■ Saved entries:
═══
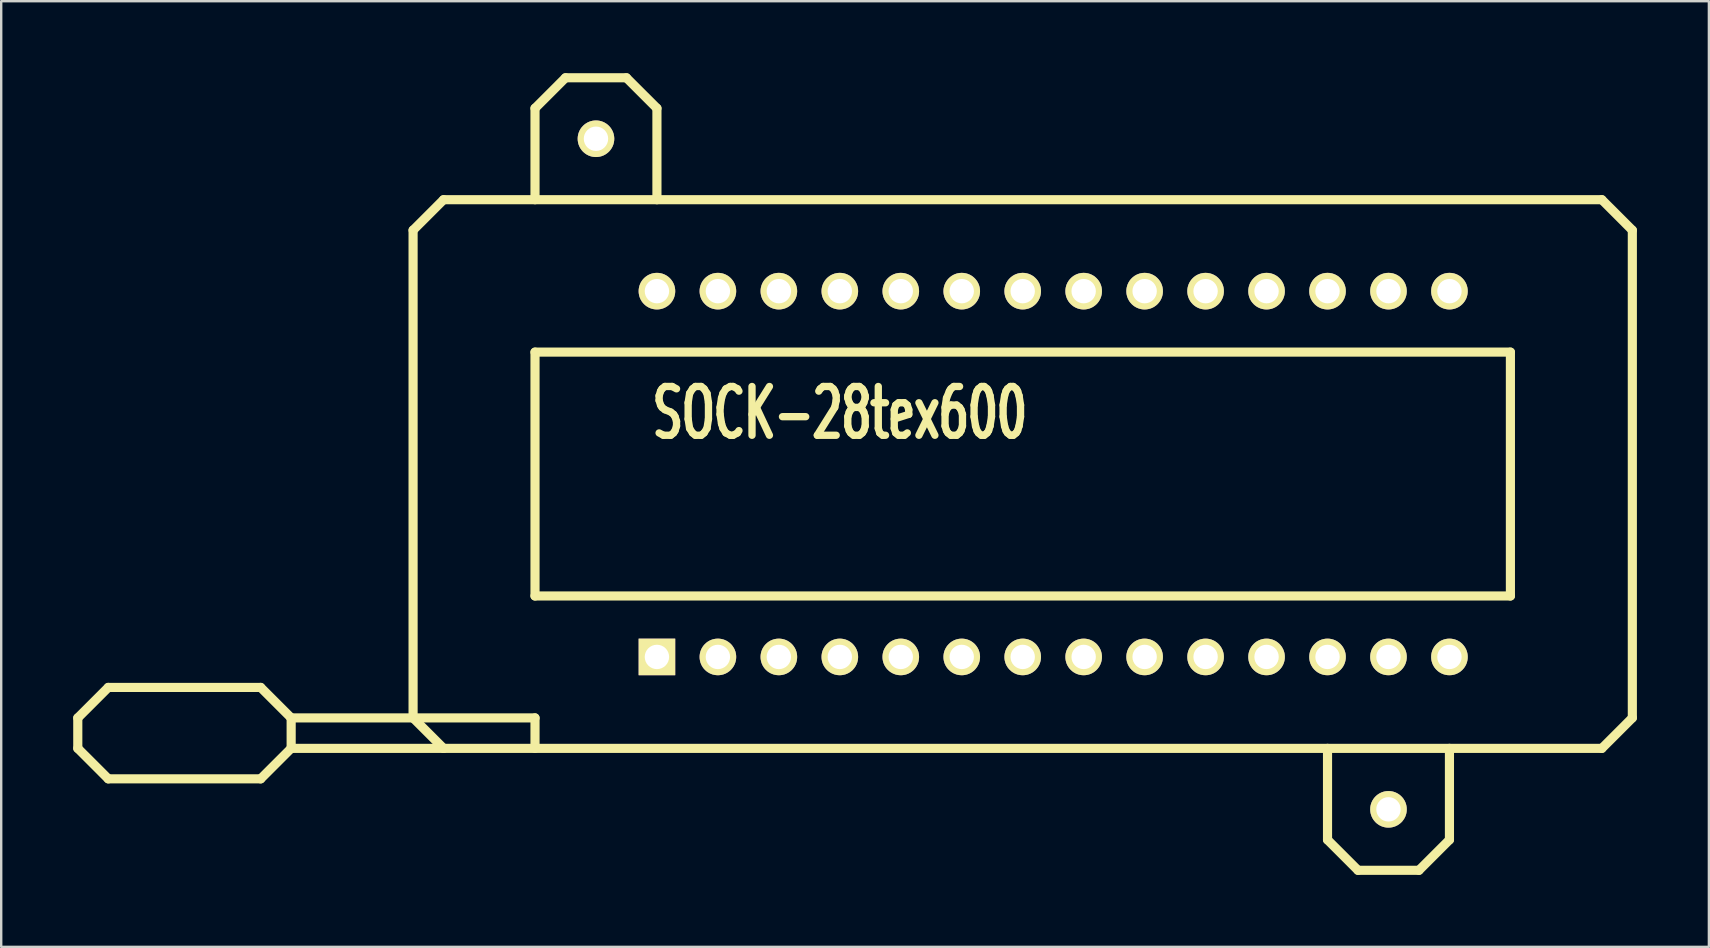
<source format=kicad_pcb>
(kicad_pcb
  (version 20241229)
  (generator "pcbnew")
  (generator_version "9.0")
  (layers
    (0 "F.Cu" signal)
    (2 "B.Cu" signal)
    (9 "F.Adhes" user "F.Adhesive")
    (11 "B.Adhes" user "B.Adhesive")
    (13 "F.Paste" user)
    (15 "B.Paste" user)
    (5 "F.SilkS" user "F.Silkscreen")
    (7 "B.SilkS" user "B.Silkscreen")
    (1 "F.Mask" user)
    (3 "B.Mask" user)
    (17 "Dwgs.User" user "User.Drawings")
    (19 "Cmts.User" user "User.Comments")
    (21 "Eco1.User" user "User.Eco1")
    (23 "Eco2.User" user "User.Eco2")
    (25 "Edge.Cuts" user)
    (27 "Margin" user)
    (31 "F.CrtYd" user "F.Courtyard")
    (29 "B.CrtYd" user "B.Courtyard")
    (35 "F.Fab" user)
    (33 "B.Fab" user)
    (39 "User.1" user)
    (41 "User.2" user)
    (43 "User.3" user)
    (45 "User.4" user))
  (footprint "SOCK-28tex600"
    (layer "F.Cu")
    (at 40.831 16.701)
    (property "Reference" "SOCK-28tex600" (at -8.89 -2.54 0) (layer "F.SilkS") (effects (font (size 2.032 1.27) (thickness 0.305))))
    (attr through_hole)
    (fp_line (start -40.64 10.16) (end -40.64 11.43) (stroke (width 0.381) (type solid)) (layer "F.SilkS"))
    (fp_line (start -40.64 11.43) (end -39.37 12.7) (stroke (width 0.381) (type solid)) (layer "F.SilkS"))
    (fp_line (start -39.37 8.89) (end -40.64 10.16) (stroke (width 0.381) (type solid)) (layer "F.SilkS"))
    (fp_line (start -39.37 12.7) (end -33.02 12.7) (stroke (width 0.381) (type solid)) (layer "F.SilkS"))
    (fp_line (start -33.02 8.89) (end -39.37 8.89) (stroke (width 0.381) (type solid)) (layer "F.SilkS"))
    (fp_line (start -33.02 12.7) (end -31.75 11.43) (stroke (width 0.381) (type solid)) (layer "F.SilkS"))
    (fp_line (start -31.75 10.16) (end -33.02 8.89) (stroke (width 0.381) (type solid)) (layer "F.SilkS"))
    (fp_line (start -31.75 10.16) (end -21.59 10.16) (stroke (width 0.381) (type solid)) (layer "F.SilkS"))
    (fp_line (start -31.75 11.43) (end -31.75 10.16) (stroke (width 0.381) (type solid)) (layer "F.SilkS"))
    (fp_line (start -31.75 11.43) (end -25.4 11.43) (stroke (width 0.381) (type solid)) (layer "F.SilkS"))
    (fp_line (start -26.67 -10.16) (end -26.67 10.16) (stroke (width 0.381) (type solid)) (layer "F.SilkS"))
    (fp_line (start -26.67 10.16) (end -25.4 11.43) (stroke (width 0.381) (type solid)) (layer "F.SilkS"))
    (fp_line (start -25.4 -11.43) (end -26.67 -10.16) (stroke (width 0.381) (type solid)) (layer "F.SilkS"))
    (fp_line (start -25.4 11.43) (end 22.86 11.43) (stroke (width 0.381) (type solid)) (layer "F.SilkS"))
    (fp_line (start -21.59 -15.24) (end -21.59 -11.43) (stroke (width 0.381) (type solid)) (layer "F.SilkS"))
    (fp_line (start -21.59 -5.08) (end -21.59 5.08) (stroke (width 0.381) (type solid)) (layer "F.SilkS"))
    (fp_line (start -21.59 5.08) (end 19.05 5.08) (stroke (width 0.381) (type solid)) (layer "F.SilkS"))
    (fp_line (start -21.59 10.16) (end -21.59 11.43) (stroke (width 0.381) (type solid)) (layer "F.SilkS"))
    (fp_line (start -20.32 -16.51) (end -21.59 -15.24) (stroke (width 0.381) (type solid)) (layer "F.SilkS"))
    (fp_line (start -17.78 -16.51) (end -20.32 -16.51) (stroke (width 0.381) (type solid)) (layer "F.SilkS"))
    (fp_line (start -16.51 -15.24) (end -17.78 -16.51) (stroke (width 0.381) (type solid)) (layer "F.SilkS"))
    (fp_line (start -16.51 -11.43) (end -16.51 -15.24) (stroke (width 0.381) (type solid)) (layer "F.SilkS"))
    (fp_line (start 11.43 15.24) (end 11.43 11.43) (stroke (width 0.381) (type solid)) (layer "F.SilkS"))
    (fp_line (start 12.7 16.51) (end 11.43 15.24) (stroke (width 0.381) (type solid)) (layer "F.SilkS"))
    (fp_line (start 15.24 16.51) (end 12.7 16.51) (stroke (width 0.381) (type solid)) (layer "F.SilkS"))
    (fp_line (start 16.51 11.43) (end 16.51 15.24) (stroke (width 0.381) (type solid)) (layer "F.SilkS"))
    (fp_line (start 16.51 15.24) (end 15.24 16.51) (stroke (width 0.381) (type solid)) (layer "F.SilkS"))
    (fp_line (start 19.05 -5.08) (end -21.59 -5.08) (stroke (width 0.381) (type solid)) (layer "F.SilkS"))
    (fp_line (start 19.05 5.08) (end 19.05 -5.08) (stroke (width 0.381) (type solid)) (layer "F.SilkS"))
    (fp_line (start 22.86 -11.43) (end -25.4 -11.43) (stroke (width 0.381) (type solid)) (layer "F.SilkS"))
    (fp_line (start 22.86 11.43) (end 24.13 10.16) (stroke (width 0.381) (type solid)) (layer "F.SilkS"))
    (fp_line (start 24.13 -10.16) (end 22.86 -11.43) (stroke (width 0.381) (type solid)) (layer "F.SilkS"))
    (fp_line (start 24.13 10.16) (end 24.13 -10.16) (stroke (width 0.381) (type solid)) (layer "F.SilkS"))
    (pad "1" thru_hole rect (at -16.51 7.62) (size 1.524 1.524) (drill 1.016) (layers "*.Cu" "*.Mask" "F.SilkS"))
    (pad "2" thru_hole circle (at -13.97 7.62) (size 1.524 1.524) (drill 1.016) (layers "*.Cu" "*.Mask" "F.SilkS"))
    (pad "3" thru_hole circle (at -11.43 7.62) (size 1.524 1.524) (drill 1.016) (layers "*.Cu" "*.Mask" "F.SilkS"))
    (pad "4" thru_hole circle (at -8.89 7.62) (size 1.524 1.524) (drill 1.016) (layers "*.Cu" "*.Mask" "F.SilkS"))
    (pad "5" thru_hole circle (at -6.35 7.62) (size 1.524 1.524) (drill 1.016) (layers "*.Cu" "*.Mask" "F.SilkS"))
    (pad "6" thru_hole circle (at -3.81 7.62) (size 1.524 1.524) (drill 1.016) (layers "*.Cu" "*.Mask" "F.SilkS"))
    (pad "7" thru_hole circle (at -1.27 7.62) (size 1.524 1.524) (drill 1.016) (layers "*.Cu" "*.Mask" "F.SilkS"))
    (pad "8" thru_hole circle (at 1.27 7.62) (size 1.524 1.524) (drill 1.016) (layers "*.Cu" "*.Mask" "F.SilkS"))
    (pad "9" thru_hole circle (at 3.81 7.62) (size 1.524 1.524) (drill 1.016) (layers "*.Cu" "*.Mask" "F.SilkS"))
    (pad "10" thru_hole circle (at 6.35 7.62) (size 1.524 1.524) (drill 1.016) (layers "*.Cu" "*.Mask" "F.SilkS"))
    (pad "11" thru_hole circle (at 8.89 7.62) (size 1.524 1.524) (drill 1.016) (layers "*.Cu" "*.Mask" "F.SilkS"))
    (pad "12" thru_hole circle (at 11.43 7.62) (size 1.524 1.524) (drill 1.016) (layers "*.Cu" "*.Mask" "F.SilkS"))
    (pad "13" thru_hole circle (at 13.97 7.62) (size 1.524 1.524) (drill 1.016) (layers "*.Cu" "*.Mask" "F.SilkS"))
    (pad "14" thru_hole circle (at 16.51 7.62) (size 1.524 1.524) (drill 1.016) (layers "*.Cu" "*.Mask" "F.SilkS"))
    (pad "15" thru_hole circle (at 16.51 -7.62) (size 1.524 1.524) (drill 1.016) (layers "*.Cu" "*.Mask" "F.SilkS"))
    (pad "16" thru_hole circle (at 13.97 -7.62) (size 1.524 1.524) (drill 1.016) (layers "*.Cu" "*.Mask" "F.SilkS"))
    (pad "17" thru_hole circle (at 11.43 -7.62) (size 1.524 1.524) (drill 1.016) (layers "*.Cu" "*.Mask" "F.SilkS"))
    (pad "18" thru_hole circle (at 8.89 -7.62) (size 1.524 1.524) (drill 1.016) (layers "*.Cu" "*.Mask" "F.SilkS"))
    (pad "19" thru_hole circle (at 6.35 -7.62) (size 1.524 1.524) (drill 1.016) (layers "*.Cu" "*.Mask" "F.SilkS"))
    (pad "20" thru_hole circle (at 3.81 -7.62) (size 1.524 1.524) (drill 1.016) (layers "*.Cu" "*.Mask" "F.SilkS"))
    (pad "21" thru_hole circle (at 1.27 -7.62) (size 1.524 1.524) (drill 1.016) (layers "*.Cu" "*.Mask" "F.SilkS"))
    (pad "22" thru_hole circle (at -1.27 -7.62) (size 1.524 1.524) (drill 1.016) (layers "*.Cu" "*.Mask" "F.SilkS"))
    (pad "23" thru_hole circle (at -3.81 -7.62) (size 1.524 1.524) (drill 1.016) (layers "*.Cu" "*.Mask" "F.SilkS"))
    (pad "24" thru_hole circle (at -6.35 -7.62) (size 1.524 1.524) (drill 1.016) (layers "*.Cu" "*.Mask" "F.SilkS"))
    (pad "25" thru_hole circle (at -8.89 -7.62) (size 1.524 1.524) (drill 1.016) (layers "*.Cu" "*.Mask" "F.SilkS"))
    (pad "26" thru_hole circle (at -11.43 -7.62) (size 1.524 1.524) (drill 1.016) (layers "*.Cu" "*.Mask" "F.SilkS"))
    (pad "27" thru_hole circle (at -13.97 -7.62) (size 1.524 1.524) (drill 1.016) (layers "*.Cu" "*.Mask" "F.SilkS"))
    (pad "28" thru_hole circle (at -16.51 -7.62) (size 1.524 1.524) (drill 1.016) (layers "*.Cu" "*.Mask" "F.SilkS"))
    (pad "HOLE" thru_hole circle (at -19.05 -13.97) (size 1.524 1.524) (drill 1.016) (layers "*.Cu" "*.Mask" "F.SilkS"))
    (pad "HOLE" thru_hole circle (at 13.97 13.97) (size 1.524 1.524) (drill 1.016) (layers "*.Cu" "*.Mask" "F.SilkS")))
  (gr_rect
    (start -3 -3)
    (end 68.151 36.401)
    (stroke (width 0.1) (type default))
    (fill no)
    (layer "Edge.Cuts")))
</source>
═══
■ What you are asked to do:
Please make an exact copy of the lines above from the line with "(fp_line (start -33.02 8.89)" through the line with "(fp_line (start -31.75 10.16) (end -33.02", both ends included.

■ Solution for this problem:
    (fp_line (start -33.02 8.89) (end -39.37 8.89) (stroke (width 0.381) (type solid)) (layer "F.SilkS"))
    (fp_line (start -33.02 12.7) (end -31.75 11.43) (stroke (width 0.381) (type solid)) (layer "F.SilkS"))
    (fp_line (start -31.75 10.16) (end -33.02 8.89) (stroke (width 0.381) (type solid)) (layer "F.SilkS"))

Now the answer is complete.